The notes go on to present a rating system for journals, A, B and C, the A listers being:
Decision Support Systems
European Journal of Information Systems
Information and Management
Information Systems Journal
Information Systems Research
Journal of Information Technology
Journal of Management Information Systems
Journal of the Association for Information Systems
The aim of a literature review can be summarized as:
Synthesis of articles
Define and understand relevant controversies
Based on critical review (note notes or observations)
Reads like an essay (but can use tables)
It seems that the thematic method of literature review is the avenue we will be encouraged to follow, which seems quite reasonable. Thematic review can be author and/or topic centric. Author centric review would only be appropriate in very limited niche topics where the published articles are by a limited number of researchers. When taking on topic centric review, creating a table with concept categorization for articles is recommended:
Some questions are presented at the close of the lecture (which I imagine were answered in the lecture):
How long should a lit review be?
How many papers should be reviewed?
What tense should be used?
Which citation methodology? APA/Harvard?
I will have to follow up on these in the coming tutorial.

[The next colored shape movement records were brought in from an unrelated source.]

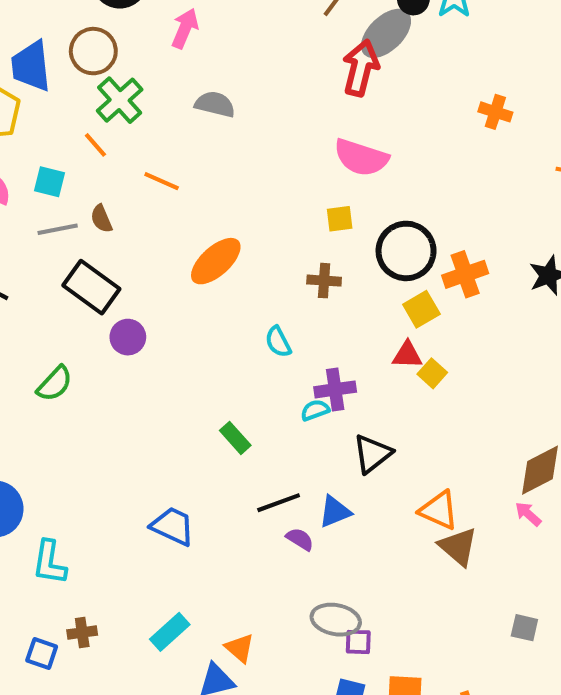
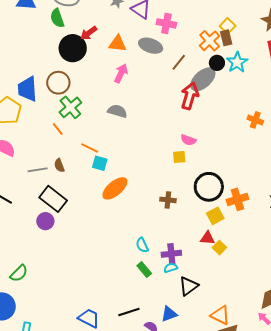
pink arrow: (185, 28) -> (121, 73), moved
pink semicircle: (361, 157) -> (188, 140), size x0.6
cyan square: (50, 182) -> (100, 163), moved
yellow square: (340, 219) -> (179, 157), moved
purple circle: (128, 337) -> (45, 221), moved
cyan semicircle: (278, 342) -> (142, 245), moved
green semicircle: (55, 384) -> (19, 273), moved
cyan semicircle: (315, 410) -> (171, 268), moved
green rectangle: (235, 438) -> (144, 270), moved
black line: (279, 503) -> (129, 312), moved

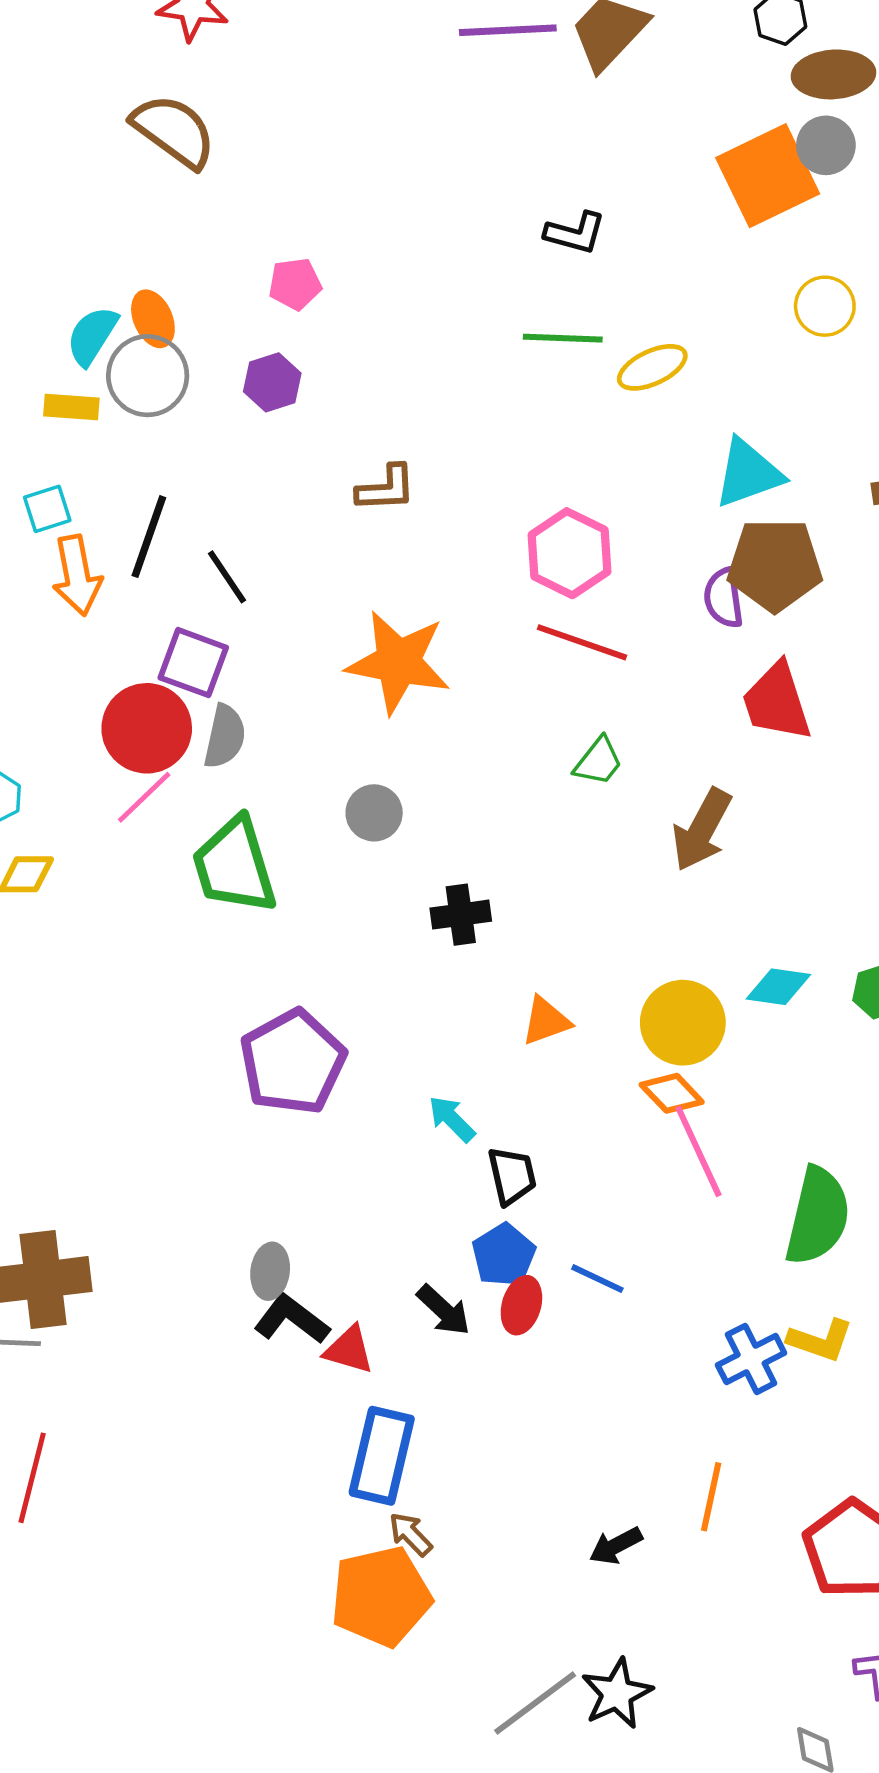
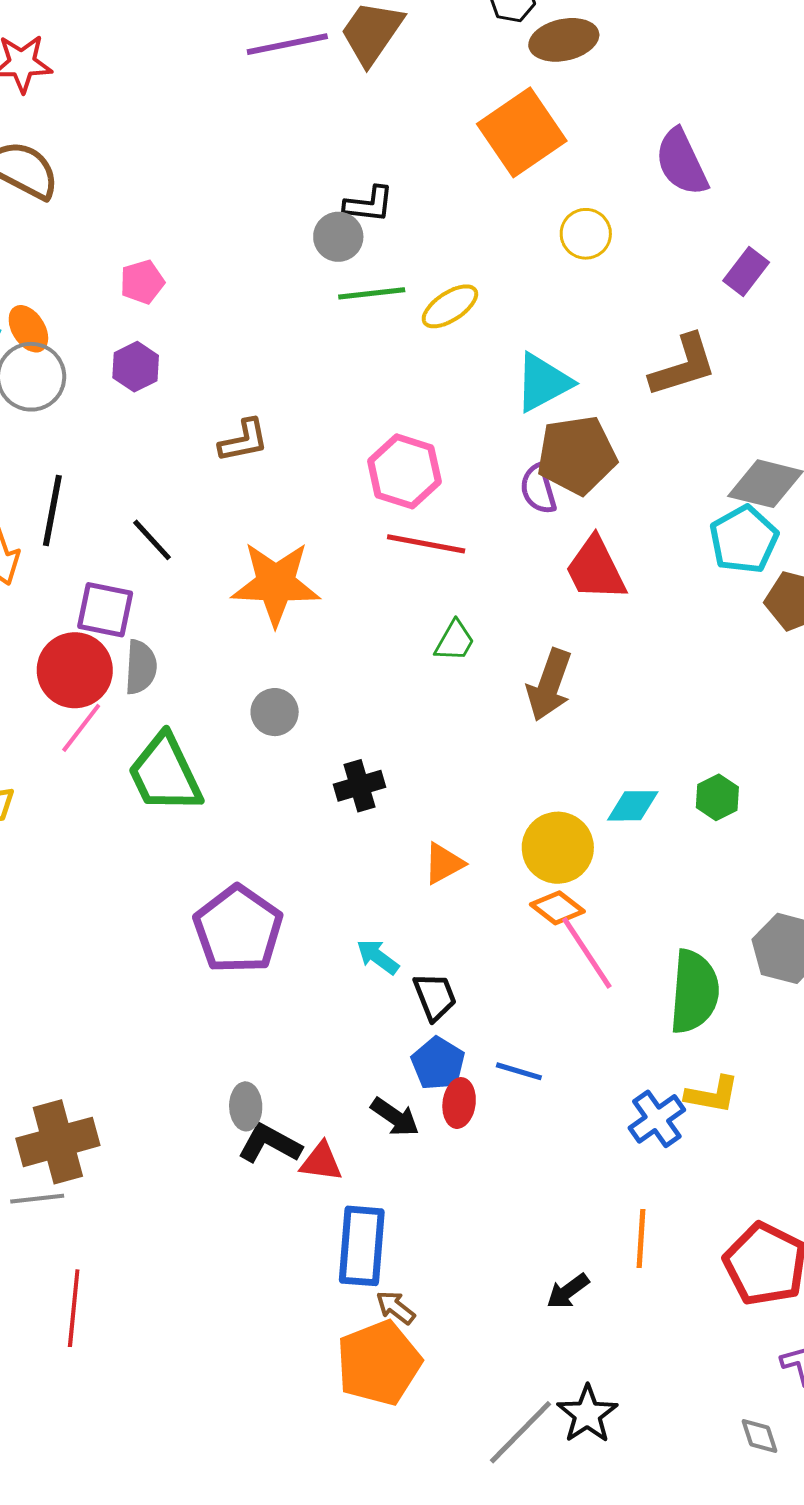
gray circle: (826, 145) -> (338, 237), moved
black line: (227, 577) -> (152, 540), moved

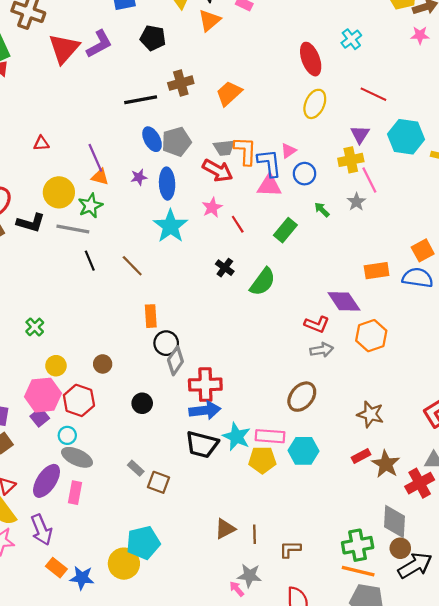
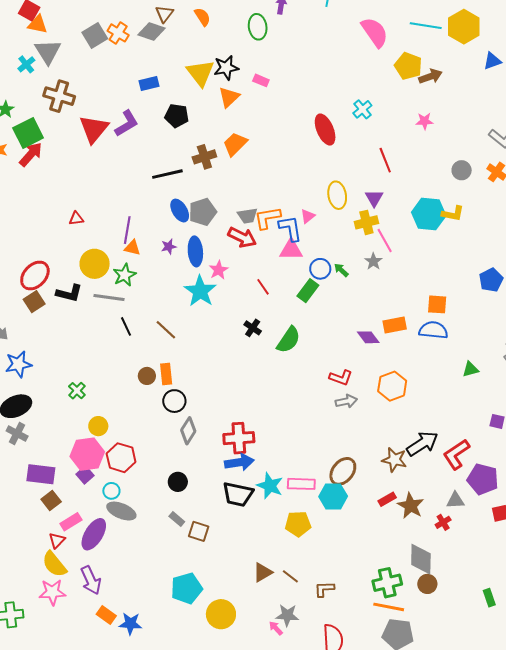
pink star: (420, 35) -> (425, 121), moved
orange trapezoid: (229, 93) -> (235, 144), moved
red line: (373, 94) -> (385, 160), turned 45
yellow ellipse: (315, 104) -> (337, 195), moved, turned -32
cyan hexagon: (406, 137) -> (429, 214), moved
orange L-shape: (245, 151) -> (267, 218), turned -100
purple line: (95, 158) -> (127, 230), turned 36
blue circle: (305, 174) -> (320, 269), moved
pink star: (212, 207) -> (219, 270), moved
orange square: (423, 250) -> (437, 304), turned 35
purple diamond: (344, 301) -> (368, 337), moved, size x0.7
orange rectangle: (151, 316) -> (166, 374), moved
black circle: (166, 343) -> (174, 401), moved
gray diamond: (175, 361) -> (188, 431), moved
brown circle: (103, 364) -> (147, 376), moved
brown ellipse: (302, 397) -> (343, 471), moved
black circle: (142, 403) -> (178, 482), moved
yellow pentagon: (262, 460) -> (298, 524), moved
red cross: (420, 483) -> (443, 522), size x0.6
pink rectangle: (75, 493) -> (71, 522), moved, turned 50
brown line: (254, 534) -> (290, 576), turned -48
yellow circle: (124, 564) -> (221, 614), moved
black arrow: (415, 566) -> (422, 444), moved

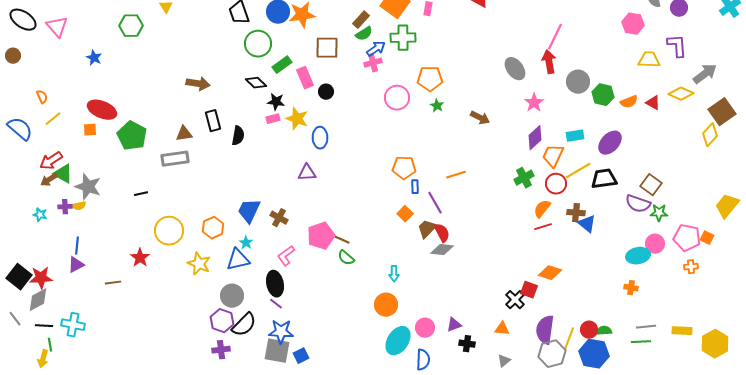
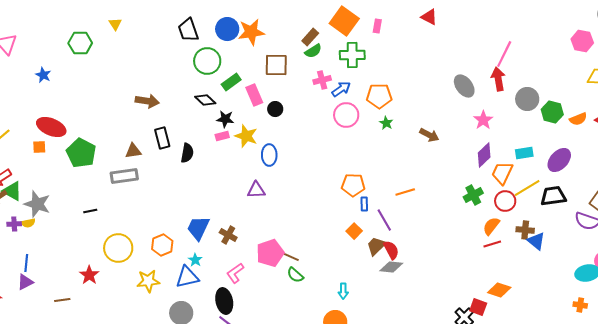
blue arrow: (376, 49) -> (341, 89), moved
yellow star: (199, 264) -> (148, 281), turned -30

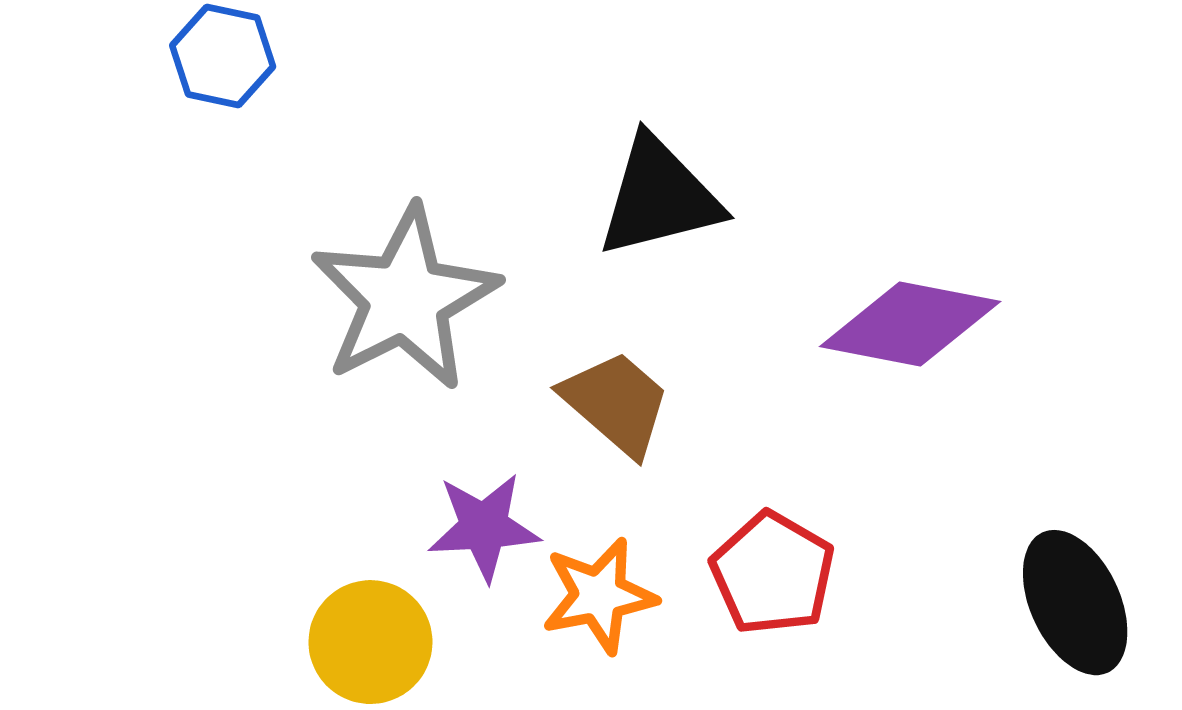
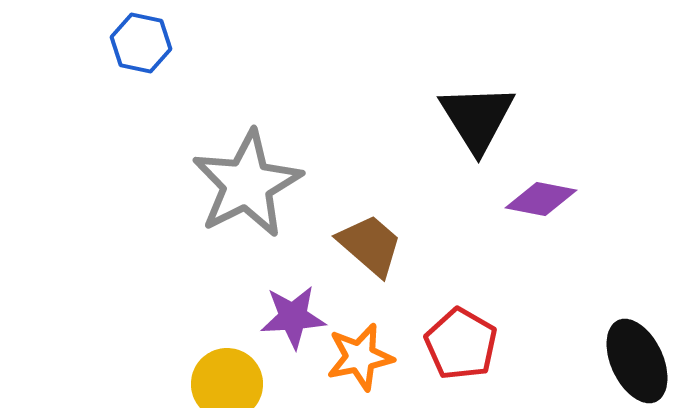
black triangle: (659, 197) -> (477, 118), moved, turned -48
purple diamond: (910, 324) -> (541, 199), size x0.7

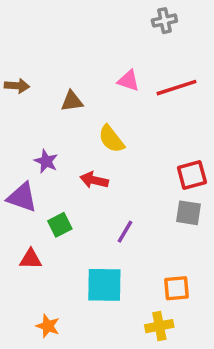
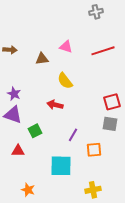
pink triangle: (128, 81) -> (66, 47), moved
purple star: (46, 161) -> (14, 94), moved
orange square: (176, 288) -> (94, 150), moved

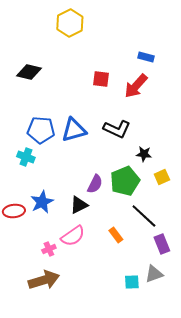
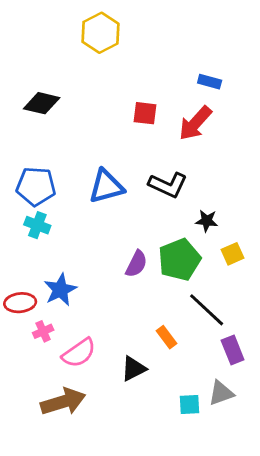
blue pentagon: (41, 130) -> (36, 186), moved
black triangle: (79, 205) -> (133, 369), moved
pink semicircle: (73, 236) -> (79, 353), moved
pink cross: (49, 249) -> (43, 331), moved

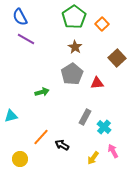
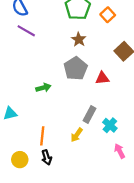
orange line: (41, 137) -> (42, 136), turned -36
black arrow: (62, 145) -> (47, 157), moved, turned -136
yellow arrow: (93, 158) -> (77, 135), moved

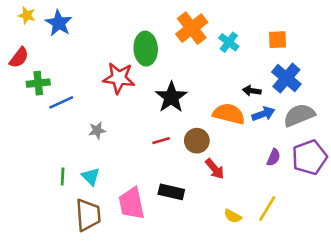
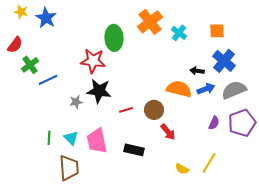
green cross: (38, 83) -> (30, 65), turned -30
black star: (171, 97) -> (99, 91), moved, turned -30
pink trapezoid: (132, 203) -> (97, 141), moved

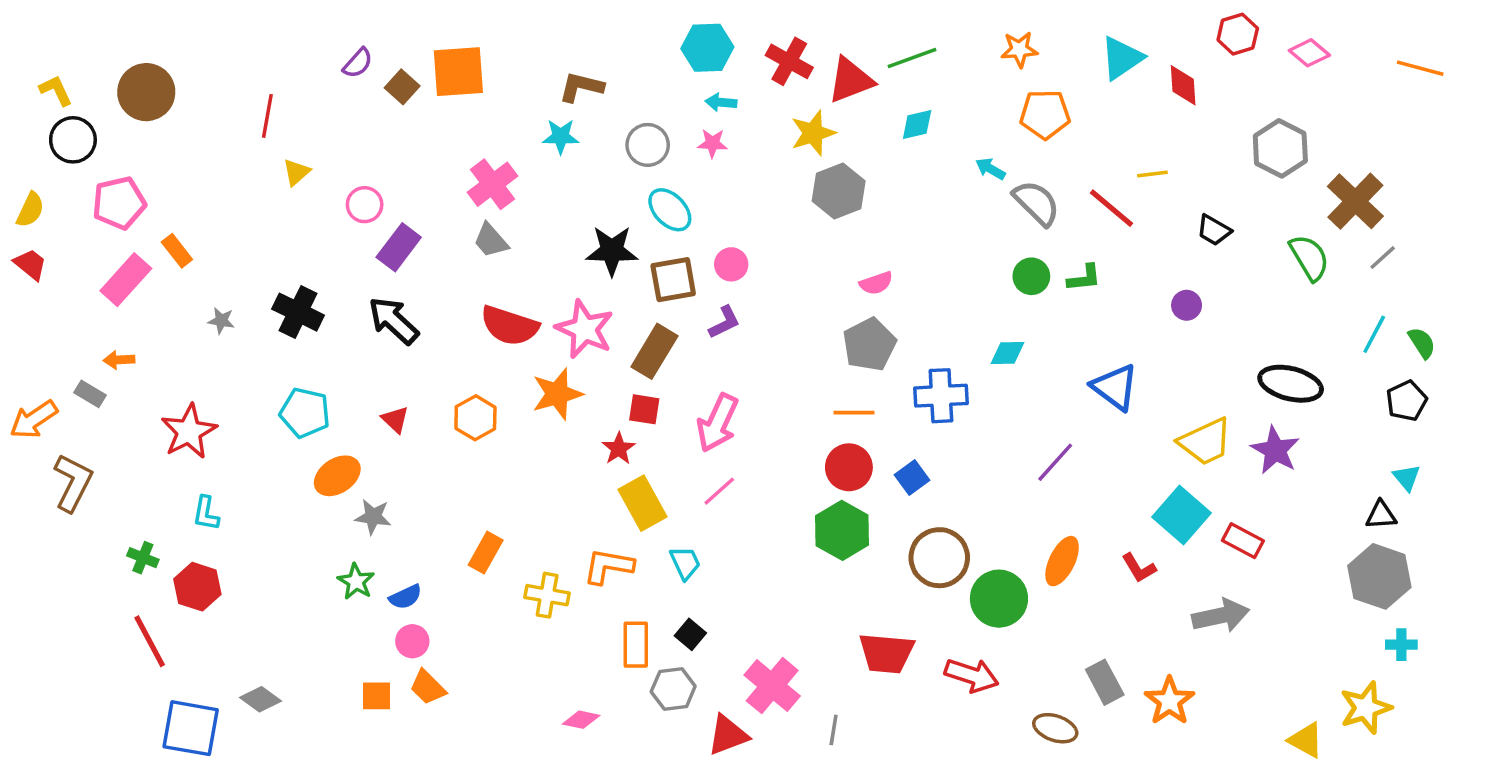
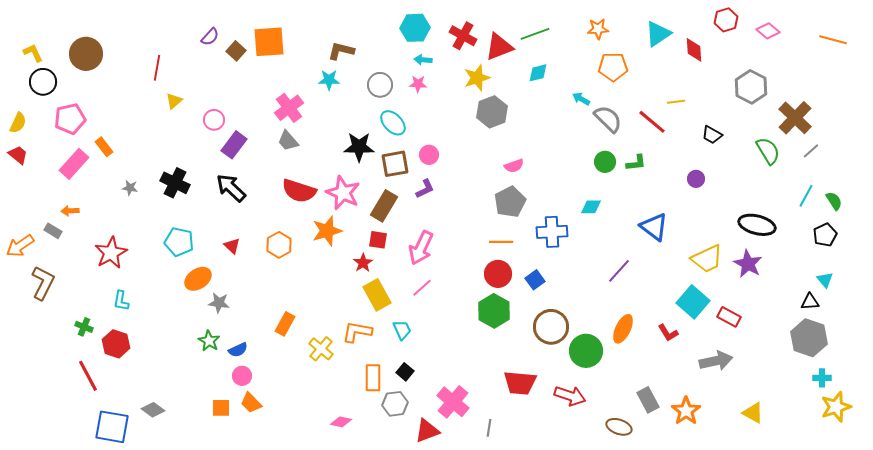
yellow cross: (547, 595) -> (321, 349), turned 30
yellow star: (1366, 708) -> (836, 407), moved
yellow triangle: (1306, 740) -> (753, 413), moved

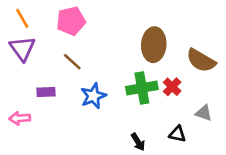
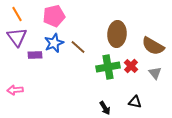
brown line: (72, 62) -> (78, 47), moved
purple rectangle: (46, 92) -> (35, 55), moved
blue star: (93, 96) -> (54, 43), moved
gray triangle: (204, 113) -> (155, 73), moved, turned 32

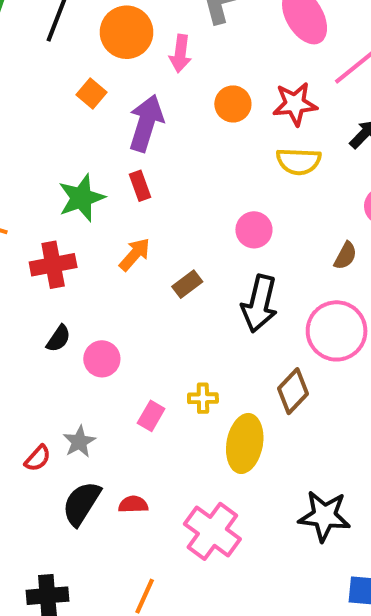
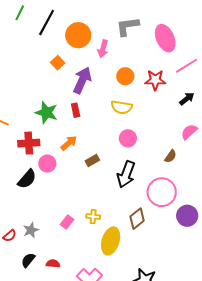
yellow semicircle: (299, 161) -> (122, 107), moved
green star: (81, 198) -> (46, 112), turned 30
black semicircle: (59, 339) -> (27, 179), size x1.5
pink circle: (102, 359) -> (47, 164), moved
black semicircle: (81, 503) -> (28, 260), size x0.7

Finally there was a youtube video listed in the review materials for the week which included some good points:
What is the purpose of a literature review?
Summarized what has been researched before
Highlights the research gaps that you will aim to fill
Why it is necessary to fill those gaps
Set the scope of your research
Scope and length? – Does it need to be everything you know? No, the current state of the theory. Length requires discussion wit supervisor, but consider this is a summary of current research. Summary of existing knowledge, review of current research.
Look for flaws, disagreement among researchers.
Sources – Refereed international journals, Books/Chapters, national journals, conference papers, non-refereed articles.
Review of instruments – What are you using to gather data to support your hypothesis, are they an acceptable source, why?
Week 1 of IT research methods was a lecture by Dr Jose Kuzic on the nature of research. The lecture bounced between subjective opinions from experience in research and a a framework for conducting research questions.
Qualitative data analysis
Quantitative data analysis
Also introduced were some research paradigms:
Scientific research (positivist)
Applied research (practical)
Social research (interpretive)
I feel that being aware of these paradigms is valuable but self imposing mutual exclusivity or black and white generalization would be counter productive (ie: oh well that’s just a positivist view/ I can’t do that I am doing applied research). A more pragmatic approach of using whatever the best method for reaching outcomes to a posed question regardless of paradigm would be required for good research.
Details of Assignment 1 and 2 were also made available on moodle this week. Assignment 1, a literature review and presentation seems like it will be an enjoyable assignment that will allow some synergy with other subjects.